The addition of 432 commercial real estate  loans  roughly $5.2  billion  resulted  in a 7%
rise  in  U.S.  CMBS  Loans  of Concern between June and last month, said Fitch Ratings in its latest edition of What's in Special Servicing.

A  notable  entry, according to the rating agency,  is  the $227.9 million Resorts International Casino portfolio  loan,  which  transferred to special servicing in July as a result of  monetary  default  when  the  borrower failed to make their July payment. The company cited considerable declines in cash flow at the properties.

"Properties directly  tied  to  consumer  spending  such  as hotels are the first to exhibit signs of performance declines," said Adam Fox, a senior director at the rating agency.
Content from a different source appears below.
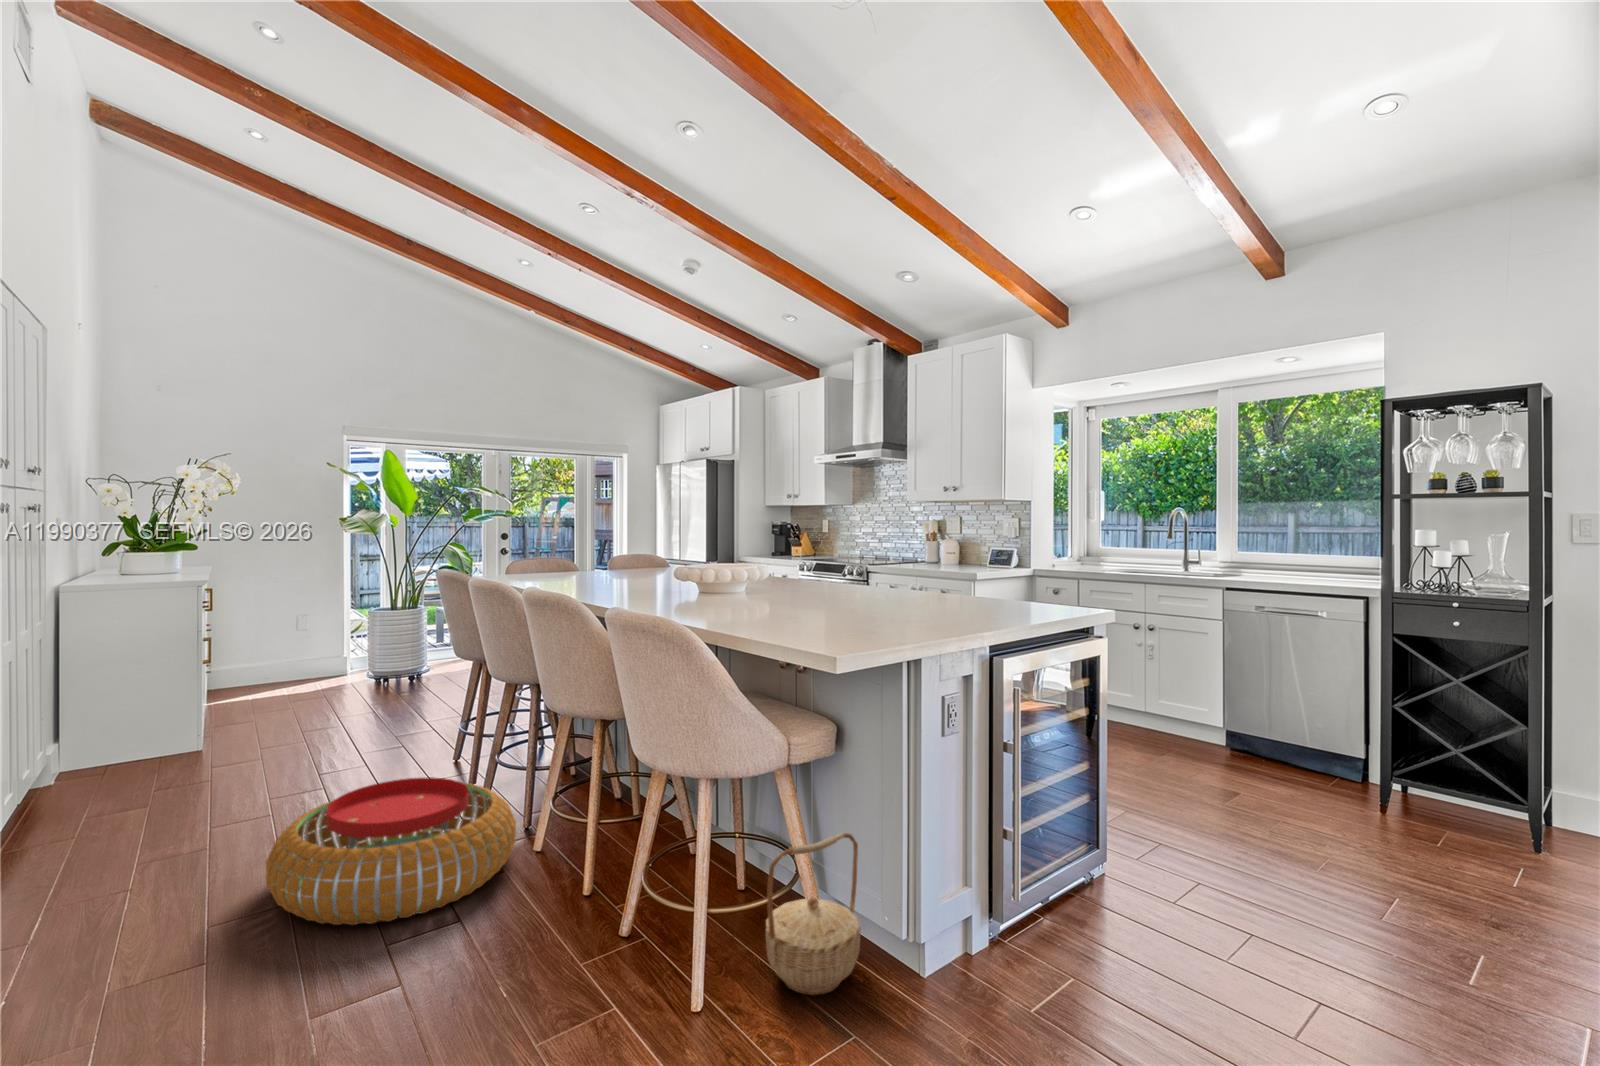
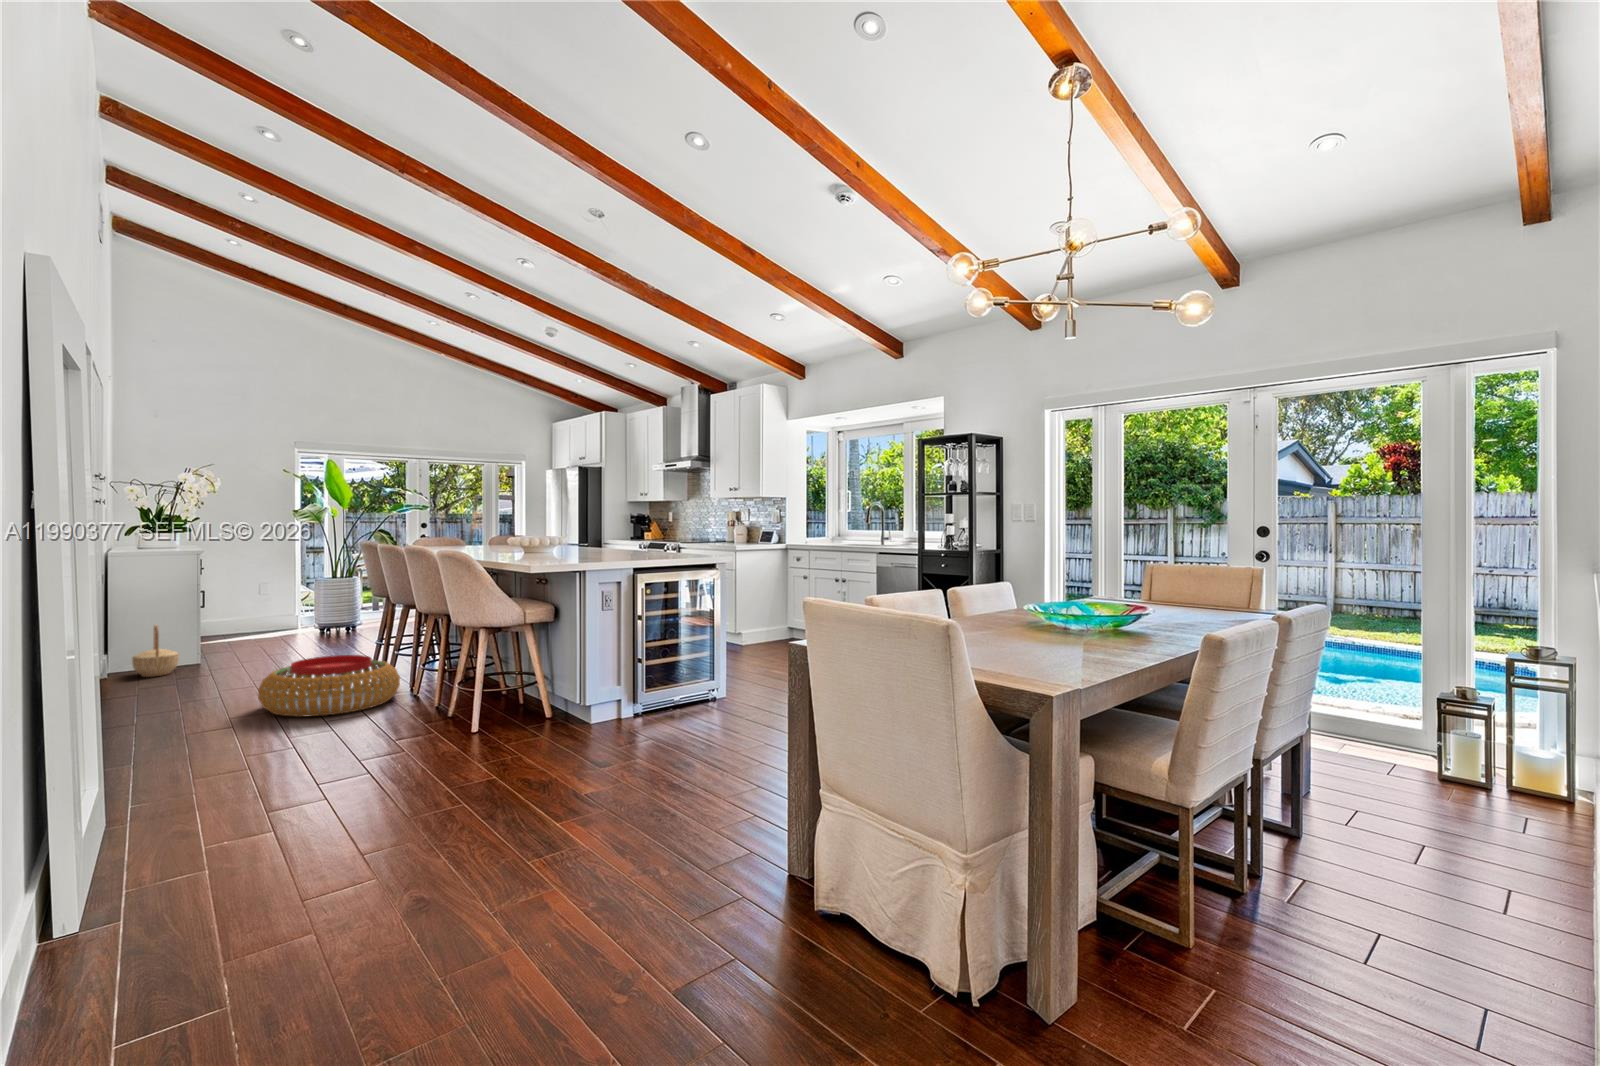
basket: present [766,833,861,995] -> present [132,624,179,677]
Declining  property  performance  as well as increasing  CMBS  defaults withiin are still the main contributors to the increasing number of Loans of Concern.

Fitch  designated  loans with declining performance as a concern since they have a higher  probability  of future default and current market conditions would result in considerably higher losses if the loans were liquidated in today's market.

To  date,  the rating agency  has  identified  above $80.7 billion in commercial real estate  loans (17% of its rated U.S. CMBS portfolio) as having declining performance  or  defaulted loans, otherwise known as Loans of Concern.

Recent  vintage loans account for over 12% of the $80.7 billion in Loans of Concern.